### TASK ITEM:
Down to the final line, write out the material beneath exactly, without pictures.

### COLLECTED DATA:
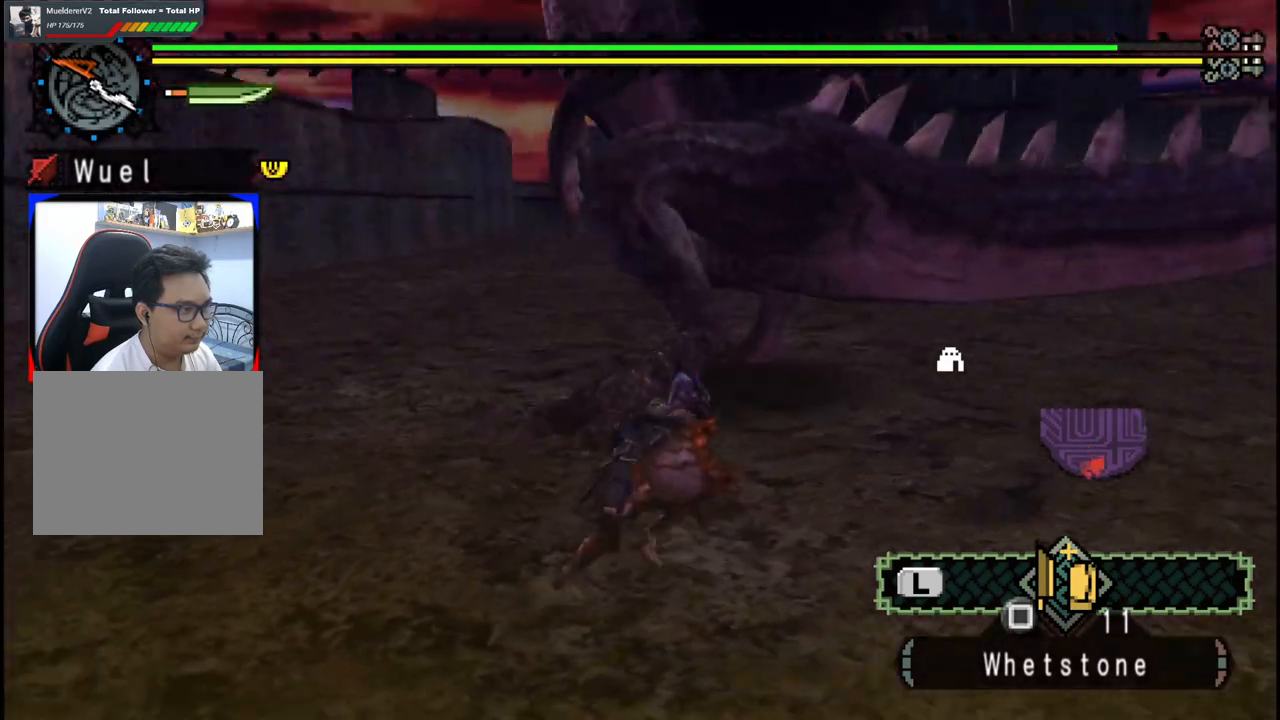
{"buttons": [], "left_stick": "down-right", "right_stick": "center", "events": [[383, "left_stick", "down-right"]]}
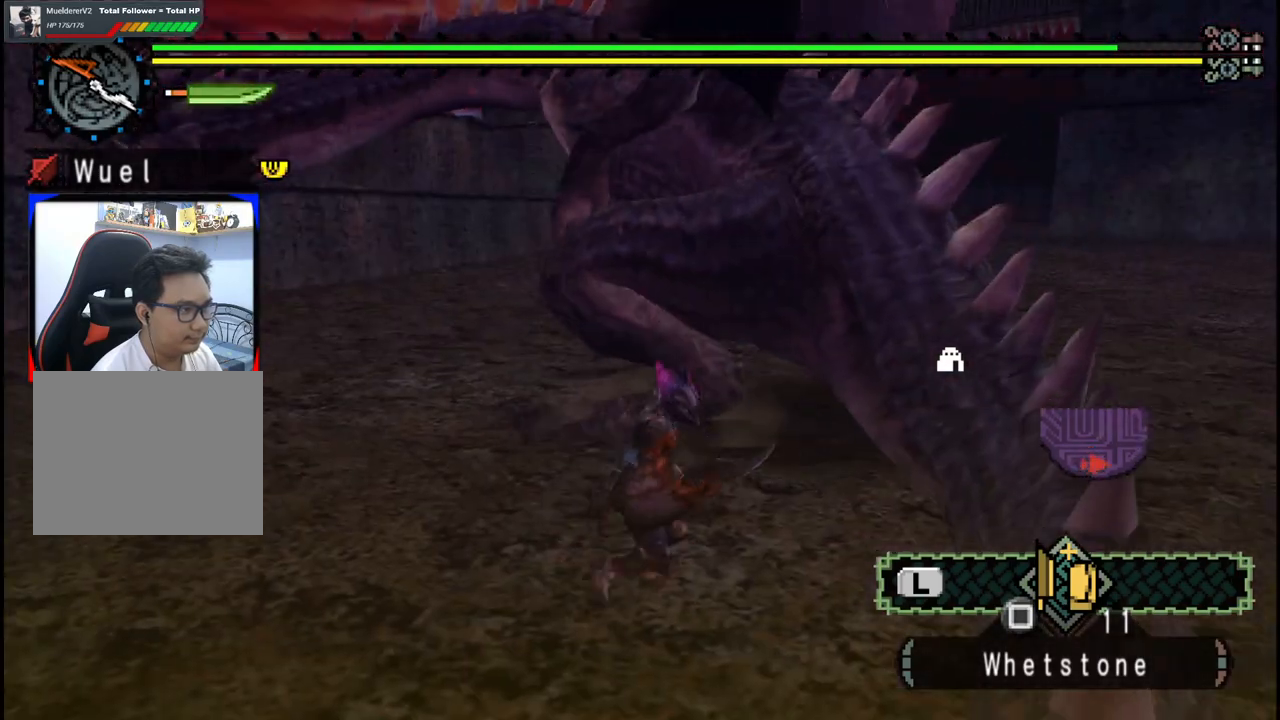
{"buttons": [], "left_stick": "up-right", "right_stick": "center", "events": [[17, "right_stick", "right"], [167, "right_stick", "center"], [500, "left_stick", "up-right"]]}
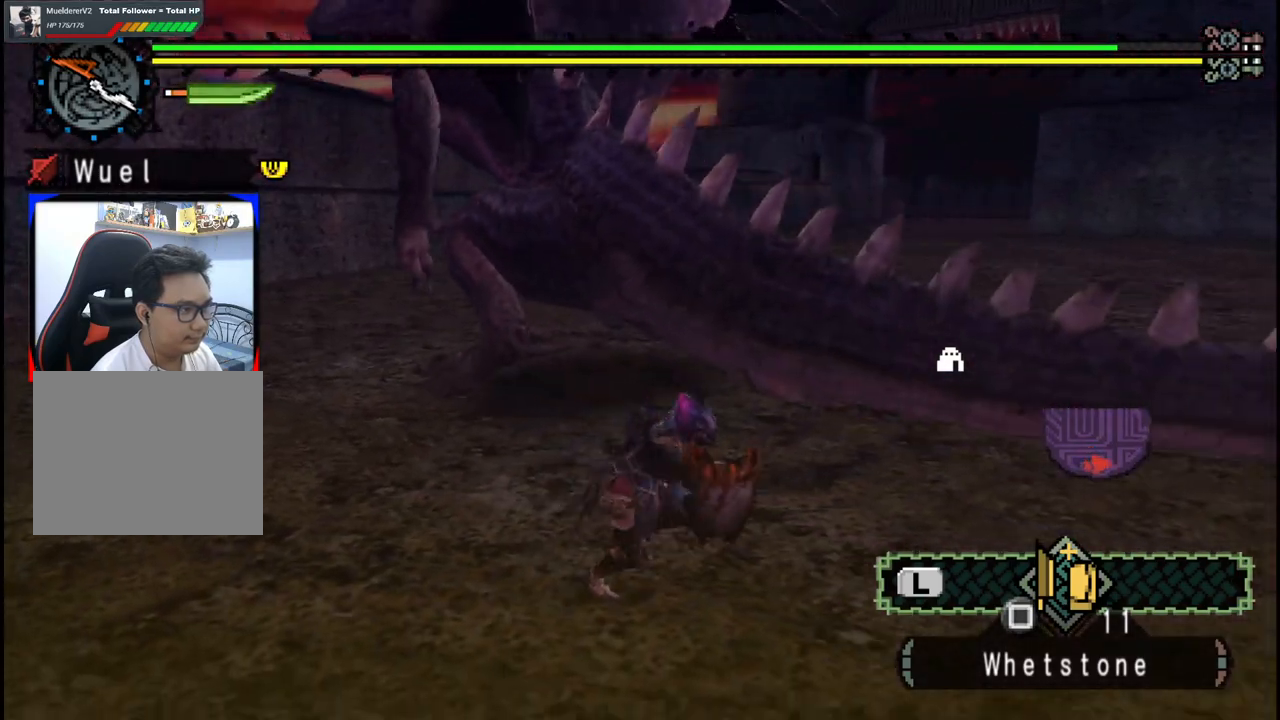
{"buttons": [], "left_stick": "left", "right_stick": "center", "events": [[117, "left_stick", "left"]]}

### ANSWER BELOW:
{"buttons": [], "left_stick": "down-right", "right_stick": "center", "events": [[383, "left_stick", "down-right"]]}
{"buttons": [], "left_stick": "up-right", "right_stick": "center", "events": [[17, "right_stick", "right"], [167, "right_stick", "center"], [500, "left_stick", "up-right"]]}
{"buttons": [], "left_stick": "left", "right_stick": "center", "events": [[117, "left_stick", "left"]]}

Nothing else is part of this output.